— start Rows —

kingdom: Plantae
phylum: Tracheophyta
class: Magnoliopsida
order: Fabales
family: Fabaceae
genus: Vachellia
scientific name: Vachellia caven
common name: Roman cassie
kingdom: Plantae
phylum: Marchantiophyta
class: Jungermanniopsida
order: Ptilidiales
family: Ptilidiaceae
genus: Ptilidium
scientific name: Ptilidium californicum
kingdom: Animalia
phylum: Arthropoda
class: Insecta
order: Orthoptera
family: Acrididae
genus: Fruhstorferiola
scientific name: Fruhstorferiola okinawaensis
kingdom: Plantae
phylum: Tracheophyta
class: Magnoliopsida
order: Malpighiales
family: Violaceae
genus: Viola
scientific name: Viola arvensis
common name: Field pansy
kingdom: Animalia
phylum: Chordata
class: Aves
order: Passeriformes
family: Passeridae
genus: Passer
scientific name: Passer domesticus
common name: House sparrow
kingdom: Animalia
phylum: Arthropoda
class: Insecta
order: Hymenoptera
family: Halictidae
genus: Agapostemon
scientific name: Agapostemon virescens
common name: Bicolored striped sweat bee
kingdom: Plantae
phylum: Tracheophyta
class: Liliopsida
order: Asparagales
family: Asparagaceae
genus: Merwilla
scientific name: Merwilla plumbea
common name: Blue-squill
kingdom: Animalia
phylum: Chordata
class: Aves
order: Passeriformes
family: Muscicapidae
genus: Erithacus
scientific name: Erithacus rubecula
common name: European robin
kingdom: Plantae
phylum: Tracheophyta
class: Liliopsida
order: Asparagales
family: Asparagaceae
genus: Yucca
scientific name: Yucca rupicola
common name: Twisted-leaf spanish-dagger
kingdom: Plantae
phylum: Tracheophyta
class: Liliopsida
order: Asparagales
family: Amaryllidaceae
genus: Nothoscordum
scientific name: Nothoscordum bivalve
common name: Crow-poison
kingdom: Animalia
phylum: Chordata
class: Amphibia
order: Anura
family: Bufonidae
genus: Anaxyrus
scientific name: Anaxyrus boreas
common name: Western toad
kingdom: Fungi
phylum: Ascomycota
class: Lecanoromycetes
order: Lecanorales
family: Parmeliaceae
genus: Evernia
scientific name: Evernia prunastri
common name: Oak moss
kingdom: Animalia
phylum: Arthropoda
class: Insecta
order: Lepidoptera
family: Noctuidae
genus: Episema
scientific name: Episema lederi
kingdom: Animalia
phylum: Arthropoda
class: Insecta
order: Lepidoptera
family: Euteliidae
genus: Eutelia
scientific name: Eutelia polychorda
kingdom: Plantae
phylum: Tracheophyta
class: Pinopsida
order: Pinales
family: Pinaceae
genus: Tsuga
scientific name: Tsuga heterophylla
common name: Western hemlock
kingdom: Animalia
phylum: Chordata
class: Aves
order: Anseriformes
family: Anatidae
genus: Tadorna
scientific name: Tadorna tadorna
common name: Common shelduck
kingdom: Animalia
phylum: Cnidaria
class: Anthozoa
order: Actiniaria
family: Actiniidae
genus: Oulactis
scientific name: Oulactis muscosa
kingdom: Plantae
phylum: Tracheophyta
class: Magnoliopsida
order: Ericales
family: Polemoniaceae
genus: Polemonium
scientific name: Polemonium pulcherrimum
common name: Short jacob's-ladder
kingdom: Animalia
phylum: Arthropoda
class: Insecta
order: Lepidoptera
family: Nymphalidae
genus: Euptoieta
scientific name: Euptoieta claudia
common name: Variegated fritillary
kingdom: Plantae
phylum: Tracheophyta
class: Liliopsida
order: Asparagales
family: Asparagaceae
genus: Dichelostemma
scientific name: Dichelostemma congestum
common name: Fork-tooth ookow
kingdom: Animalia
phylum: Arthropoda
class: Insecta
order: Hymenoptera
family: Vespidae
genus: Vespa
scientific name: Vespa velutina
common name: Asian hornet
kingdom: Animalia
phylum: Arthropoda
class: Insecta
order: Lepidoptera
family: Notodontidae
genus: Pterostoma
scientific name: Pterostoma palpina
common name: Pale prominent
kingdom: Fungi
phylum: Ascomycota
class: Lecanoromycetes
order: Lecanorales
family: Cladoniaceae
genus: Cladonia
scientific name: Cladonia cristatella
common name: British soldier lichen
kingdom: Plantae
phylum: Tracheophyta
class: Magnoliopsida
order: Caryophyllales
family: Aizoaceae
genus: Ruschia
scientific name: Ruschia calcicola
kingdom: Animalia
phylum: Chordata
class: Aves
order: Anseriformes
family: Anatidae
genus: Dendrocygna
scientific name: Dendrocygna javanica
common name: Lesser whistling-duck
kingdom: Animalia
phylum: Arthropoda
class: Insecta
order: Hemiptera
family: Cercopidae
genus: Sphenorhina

— end Rows —

Written instruction :: From the rows above, please print everything from the line containing "common name: Western toad" down to the line containing "genus: Ruschia", both lines included, with each line reproduced exactly.

Exercise result ::
common name: Western toad
kingdom: Fungi
phylum: Ascomycota
class: Lecanoromycetes
order: Lecanorales
family: Parmeliaceae
genus: Evernia
scientific name: Evernia prunastri
common name: Oak moss
kingdom: Animalia
phylum: Arthropoda
class: Insecta
order: Lepidoptera
family: Noctuidae
genus: Episema
scientific name: Episema lederi
kingdom: Animalia
phylum: Arthropoda
class: Insecta
order: Lepidoptera
family: Euteliidae
genus: Eutelia
scientific name: Eutelia polychorda
kingdom: Plantae
phylum: Tracheophyta
class: Pinopsida
order: Pinales
family: Pinaceae
genus: Tsuga
scientific name: Tsuga heterophylla
common name: Western hemlock
kingdom: Animalia
phylum: Chordata
class: Aves
order: Anseriformes
family: Anatidae
genus: Tadorna
scientific name: Tadorna tadorna
common name: Common shelduck
kingdom: Animalia
phylum: Cnidaria
class: Anthozoa
order: Actiniaria
family: Actiniidae
genus: Oulactis
scientific name: Oulactis muscosa
kingdom: Plantae
phylum: Tracheophyta
class: Magnoliopsida
order: Ericales
family: Polemoniaceae
genus: Polemonium
scientific name: Polemonium pulcherrimum
common name: Short jacob's-ladder
kingdom: Animalia
phylum: Arthropoda
class: Insecta
order: Lepidoptera
family: Nymphalidae
genus: Euptoieta
scientific name: Euptoieta claudia
common name: Variegated fritillary
kingdom: Plantae
phylum: Tracheophyta
class: Liliopsida
order: Asparagales
family: Asparagaceae
genus: Dichelostemma
scientific name: Dichelostemma congestum
common name: Fork-tooth ookow
kingdom: Animalia
phylum: Arthropoda
class: Insecta
order: Hymenoptera
family: Vespidae
genus: Vespa
scientific name: Vespa velutina
common name: Asian hornet
kingdom: Animalia
phylum: Arthropoda
class: Insecta
order: Lepidoptera
family: Notodontidae
genus: Pterostoma
scientific name: Pterostoma palpina
common name: Pale prominent
kingdom: Fungi
phylum: Ascomycota
class: Lecanoromycetes
order: Lecanorales
family: Cladoniaceae
genus: Cladonia
scientific name: Cladonia cristatella
common name: British soldier lichen
kingdom: Plantae
phylum: Tracheophyta
class: Magnoliopsida
order: Caryophyllales
family: Aizoaceae
genus: Ruschia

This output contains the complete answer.